Por Ricardo Raphael
Hay casos judiciales en la historia de cada sociedad que por su simbolismo rebasan el territorio de lo legal. Episodios que hacen época y marcan por generaciones a partir de la polarización social que produjeron y también por su desenlace.
El affaire Dreyfus, ocurrido en Francia hacia la última década del siglo XIX, es uno de ellos: un capitán acusado falsamente de traidor y enjuiciado, no por las leyes, sino por el furibundo humor antisemita que predominaba en el hexágono por aquel entonces.
En 1966, el caso Miranda vs. Arizona dejó igualmente una profunda marca para la justicia estadounidense. Arturo Miranda, un mexicano sentenciado por haber secuestrado y violado a una mujer de 18 años de edad, fue liberado desde Washington por la Suprema Corte porque, al momento de su aprehensión, le negaron sus derechos procesales.
Gracias a tal resolución del máximo tribunal vecino es que hoy se conoce como la fórmula Miranda a la frase que la policía repite cuando detiene a un presunto criminal: “Tiene usted derecho a guardar silencio o sus declaraciones serán utilizadas en su contra”. Todavía más, el caso Miranda aseguró que ningún detenido en ese país pueda hoy ofrecer testimonio sin que se halle antes asesorado por un abogado.
Es larga la lista de casos emblemáticos que aquí podrían seguirse citando. En nuestro país, por ejemplo, los procesos Acteal, Avena, Campo Algodonero, Radilla o Lydia Cacho han marcado profundamente la cultura jurídica en unos cuantos años. Y es justamente junto a ellos que terminará inscribiéndose el affaire Cassez, el cual, por cierto, algo tiene de Dreyfus y otro tanto de Miranda.
De Dreyfus, no por el antisemitismo pero sí por la xenofobia que despierta el acento de la mujer francesa, y de Miranda, también por el odio al extranjero, pero sobre todo por lo que tiene que ver con la violación a los derechos procesales.
No tengo duda de que los ministros sentados en la primera sala de la SCJN están conscientes de las altas llamas que se escapan del expediente comentado. Un asunto que, insisto, como los casos previos, no posee implicaciones únicamente legales sino también marcas políticas y culturales.

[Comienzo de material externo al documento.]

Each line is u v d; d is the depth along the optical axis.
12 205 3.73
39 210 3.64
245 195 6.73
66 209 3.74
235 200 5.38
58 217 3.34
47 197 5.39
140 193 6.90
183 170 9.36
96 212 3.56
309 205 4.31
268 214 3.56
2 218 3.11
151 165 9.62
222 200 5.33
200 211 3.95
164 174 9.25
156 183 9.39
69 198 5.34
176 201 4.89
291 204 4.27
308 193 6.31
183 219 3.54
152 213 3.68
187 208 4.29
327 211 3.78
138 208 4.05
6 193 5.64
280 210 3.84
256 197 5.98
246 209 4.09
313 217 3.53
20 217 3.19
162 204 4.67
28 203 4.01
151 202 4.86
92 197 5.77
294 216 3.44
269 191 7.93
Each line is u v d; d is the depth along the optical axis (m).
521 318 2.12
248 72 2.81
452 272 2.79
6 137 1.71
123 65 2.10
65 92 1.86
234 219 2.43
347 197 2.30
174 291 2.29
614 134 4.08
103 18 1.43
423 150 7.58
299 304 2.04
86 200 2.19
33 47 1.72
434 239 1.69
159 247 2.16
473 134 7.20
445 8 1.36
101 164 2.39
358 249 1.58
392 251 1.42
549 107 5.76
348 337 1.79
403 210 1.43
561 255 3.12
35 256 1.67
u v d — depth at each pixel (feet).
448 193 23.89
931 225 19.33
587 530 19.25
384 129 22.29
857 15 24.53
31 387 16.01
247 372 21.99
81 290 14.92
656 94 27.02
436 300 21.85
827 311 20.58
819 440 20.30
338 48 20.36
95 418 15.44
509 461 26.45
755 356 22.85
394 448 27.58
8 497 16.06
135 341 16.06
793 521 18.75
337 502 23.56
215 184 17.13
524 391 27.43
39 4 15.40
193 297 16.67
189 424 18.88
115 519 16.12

Acaso si la cuestión se redujera a un debate sobre el principio de legalidad, consagrado por el artículo 16 constitucional, y sobre cómo éste se aplicó en el caso Cassez, el próximo 21 marzo la mujer sería liberada. Como bien advierte Arturo Zaldívar, el ministro ponente, la evidencia del caso fue devastada por las autoridades que apresaron a la ciudadana francesa y con lo que quedó de ésta muy poco puede hacer un juez.
La autoridad policial cometió errores que se apilan en dos sentidos: de un lado privó a las víctimas para que se beneficiaran de la justicia y del otro, dañó la posibilidad de defensa que tenía la señora Cassez.
De esta equivocación simultánea es que se deriva el dilema central del caso: si los ministros de la Corte deciden liberar, al mismo tiempo estarían culpando a la autoridad que “devastó” la evidencia.
Los nombres y los apellidos de esa autoridad son Genaro García Luna y Luis Cárdenas Palomino. En este caso no fue Emilio Zolá quien escribió el j’accuse para defender a Dreyfus, fue el ministro Arturo Zaldívar en cuyo razonamiento apuntó sin ingenuidad contra los funcionarios citados.
Tengo para mí que es en esta coordenada donde el asunto alcanza su complejidad más ciega. Acusar a Genaro García Luna en este sexenio ha sido tomado una y otra vez como una traición al Presidente y a su gobierno. Nadie ha gozado de tanta deferencia y protección por parte de Felipe Calderón como su secretario de Seguridad Pública. Justo en sentido inverso a la hebra política se halla la reforma cultural que el caso Cassez podría propinar a las formas y los modos autoritarios que predominan en la policía mexicana.
Si la SCJN confirma los criterios y principios defendidos por el ministro Zaldívar, será difícil que vuelva a haber en nuestro país otro (super)policía, (super)impune que se atreva a subordinar el debido proceso para reventarnos con demagogia su muy autoritario e ilegal talante para resolver la criminalidad.
Como consecuencia se colocaría también una suerte de impedimento —de facto— para que el actual secretario de Seguridad Pública, o su socio, el señor Cárdenas Palomino, repitan en el cargo durante la próxima administración.
Se trataría, en efecto, de un repudio definitivo contra quienes manipulan la ley a favor de su inaceptable y torcido arbitrio, un rechazo valiosísimo frente a quienes en vez de perseguir los delitos hacen relaciones públicas para beneficiarse políticamente.